Zebra Mussels Discovered in McCook Lake

Zebra mussels are a small, invasive mollusk (clam) that originated in Eastern Europe and first arrived in the U.S. in the mid-1980s. Though usually less than an inch in size as adults, they can rapidly spread under the right conditions. These mussels can clog irrigation lines and damage boat motors and docks, and their sharp shells can wash up on shorelines in large numbers making recreation difficult. The larval stage of zebra mussels, called “veligers,” are nearly impossible to detect due to their small size, heightening the importance of the state’s boat draining laws. Veligers can be easily transported to new waters in a small amount of water remaining anywhere in a boat or watercraft after a fishing or boating trip.

Boaters enjoying South Dakota’s McCook Lake should be aware that the body of water is now classified as “infested” with zebra mussels by the South Dakota Game, Fish and Parks (GFP). Special precautions are necessary to prevent spreading mussels to other waters.

Members of the McCook Lake Association performing maintenance prior to Memorial Day Weekend initially discovered the mussels. Additional sampling efforts by the GFP have confirmed adult zebra mussels exist in multiple areas throughout the lake.

In August 2015, zebra mussels were present and reproducing in large numbers in Lewis and Clark Lake near Yankton, S.D. This prompted a collaborative effort by multiple local, state and federal agencies from South Dakota and Nebraska to address the problems these mussels create.

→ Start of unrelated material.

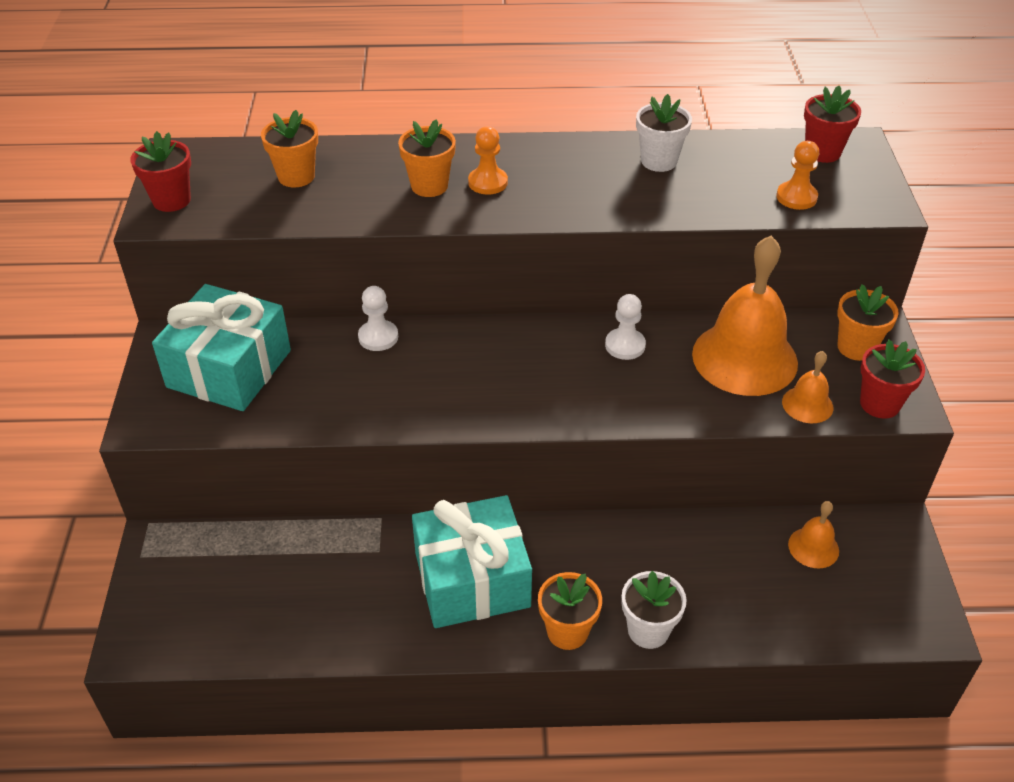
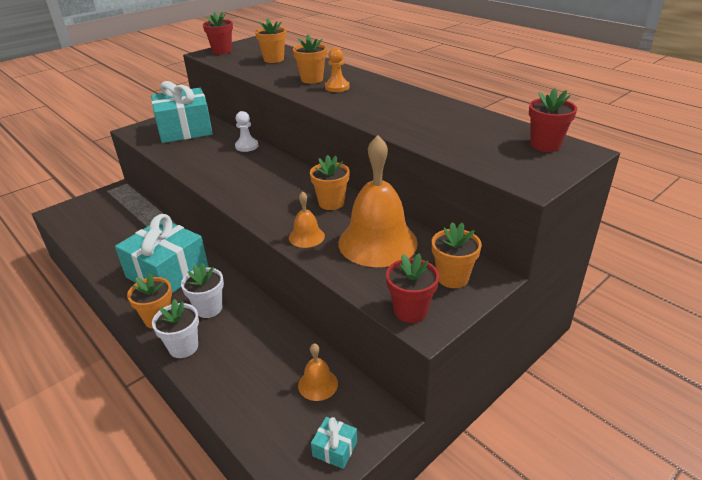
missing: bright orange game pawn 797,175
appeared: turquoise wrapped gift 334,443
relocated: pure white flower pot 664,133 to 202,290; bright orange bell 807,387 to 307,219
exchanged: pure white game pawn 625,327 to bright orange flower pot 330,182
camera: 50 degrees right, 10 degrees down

Boat inspections and enforcement efforts have been increased to ensure boaters are complying with regulations.

At a recent checkpoint on Lewis and Clark Lake, a number of individuals entered the ramp area towing their boats with their plugs still in place and they received citations.

“Anglers and all recreational boaters need to understand that once they remove their plugs they must remain out until just prior to launching on a subsequent trip on the water,” said Emmett Keyser, GFP southeast regional supervisor. “The boating public is one of our essential allies in helping to prevent the spread of aquatic invasive species and we want to remind them they must leave their plugs out and drains open at all times when they are not on the water.”

Completely draining a boat is the first step to ensure aquatic invasive species are not transferred to other waters. Anglers and boaters using zebra mussel-infested waters should clean their boats with 140-degree water and let them completely dry before launching their boats in uninfested water bodies.

“Right now, South Dakota waters are beginning to reach peak water temperatures for juvenile veligers to spread,” said John Lott, GFP chief of aquatic resources. “Anglers and boaters need to be extra diligent and completely drain their boats before leaving boat ramp areas.”